Apparently she thought I had died in a ditch. You see, I do all those ridiculously long drives to the doctor and surely I got in an accident and no one noticed or told her. (What that says about my husband and friends we’ll just ignore for now.) I’m pregnant and she wants weekly updates, she demands weekly updates! I told her that was just too much. With a shaking voice I explained (again) that I just can’t keep calling and saying, “Yes, still pregnant.” That even those three words leave me in a complete panic. That just saying them seems like tempting fate. That in my mind it’s not three words, but five. It’s “Yes, still pregnant, for now…”
Again I was told that response is silly. That my emotional needs are irrational. If only it could have ended at that.
As her voice turned from stern talking to to chipper happiness, she said, “Well, fine, then we can talk about some other happy news at least. Your cousin S is having a little boy, so you need to have a little girl. I’ve told everyone you need to have a little girl so that your kids can play together!”
And, then it crashed. The tears started flowing, the anger formed a lump in my throat the size of a softball, I couldn’t form words through the shaking. My young cousin got married a few days after my most recent miscarriage. After weeks of my aunt going on about how fun it will be to be pregnant at her wedding, I couldn’t manage. I skipped her wedding. A well-timed snowstorm gave me the excuse I needed to back out of the 6 hour drive home to the wedding of a cousin I barely know. A cousin that is apparently very much NOT infertile. A cousin who’s pregnancy and future little boy are just another on the long list of living reminders of all that infertility has stolen from me, of all that miscarriage has closed my heart to.
I think I’ve done fairly well at avoiding the constant comparisons and the what could have beens. But hearing of the easily conceived pregnancy of the cousin that (I kid you not!) was on a television dating reality show when Mr. But IF and I first started trying to have our first sucks. Having my aunt ignore my pain and replace it with joy for the niece who will give her her first grand-nephew sucks. Having this all happen in time to coincide with the week when we lost our last child, when that heart beat stopped without apparent cause between 8 and 9 weeks, is cruel and unusual.

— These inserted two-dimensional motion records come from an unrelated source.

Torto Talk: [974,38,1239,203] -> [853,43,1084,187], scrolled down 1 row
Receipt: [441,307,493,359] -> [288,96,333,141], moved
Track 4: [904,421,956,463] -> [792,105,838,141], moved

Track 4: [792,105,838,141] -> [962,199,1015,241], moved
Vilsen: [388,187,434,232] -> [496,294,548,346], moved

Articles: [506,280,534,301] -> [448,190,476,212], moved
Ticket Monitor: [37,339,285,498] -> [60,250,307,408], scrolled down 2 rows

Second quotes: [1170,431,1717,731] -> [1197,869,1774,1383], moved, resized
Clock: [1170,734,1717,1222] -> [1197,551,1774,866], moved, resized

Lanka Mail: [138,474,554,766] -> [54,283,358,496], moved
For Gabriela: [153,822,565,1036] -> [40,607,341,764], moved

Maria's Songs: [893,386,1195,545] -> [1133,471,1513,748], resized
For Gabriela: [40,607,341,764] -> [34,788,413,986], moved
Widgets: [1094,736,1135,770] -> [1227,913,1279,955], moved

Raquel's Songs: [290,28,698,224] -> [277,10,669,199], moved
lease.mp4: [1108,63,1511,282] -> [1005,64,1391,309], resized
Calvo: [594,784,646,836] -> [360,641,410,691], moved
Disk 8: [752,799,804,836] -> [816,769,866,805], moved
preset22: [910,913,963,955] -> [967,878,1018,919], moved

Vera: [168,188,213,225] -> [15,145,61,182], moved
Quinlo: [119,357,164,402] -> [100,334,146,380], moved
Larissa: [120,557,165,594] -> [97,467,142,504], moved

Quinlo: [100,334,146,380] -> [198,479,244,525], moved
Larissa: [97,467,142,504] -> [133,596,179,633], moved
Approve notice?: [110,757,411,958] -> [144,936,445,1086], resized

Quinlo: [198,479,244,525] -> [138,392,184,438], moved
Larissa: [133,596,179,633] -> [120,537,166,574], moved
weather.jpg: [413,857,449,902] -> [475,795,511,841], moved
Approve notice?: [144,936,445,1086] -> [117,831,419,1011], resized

At least, as I said to Mr. But IF, I have something to talk to my counselor about on Thursday. If I’m able to get out of bed on Thursday. If Thursday isn’t the first day of grieving and moving on from a bad ultrasound on Wednesday. But, it seems, I should just stop with the negativity and celebrate the gleeful naivete of friends and family and cousin’s named S. Surely it’s my bad attitude that’s done this to me all along. I’m constantly made to feel that I caused our struggles, I made my misery. Why does this seem like rational logic to those that love me? Why don’t they, by extension, remind me that positivity and yoga could have cured my mom’s cancer? Why, when I speak of the pain of missing her, am I not reminded of a cousin, a friend, a stranger that has two living parents? Shouldn’t celebrating living parents cure the lack of my own?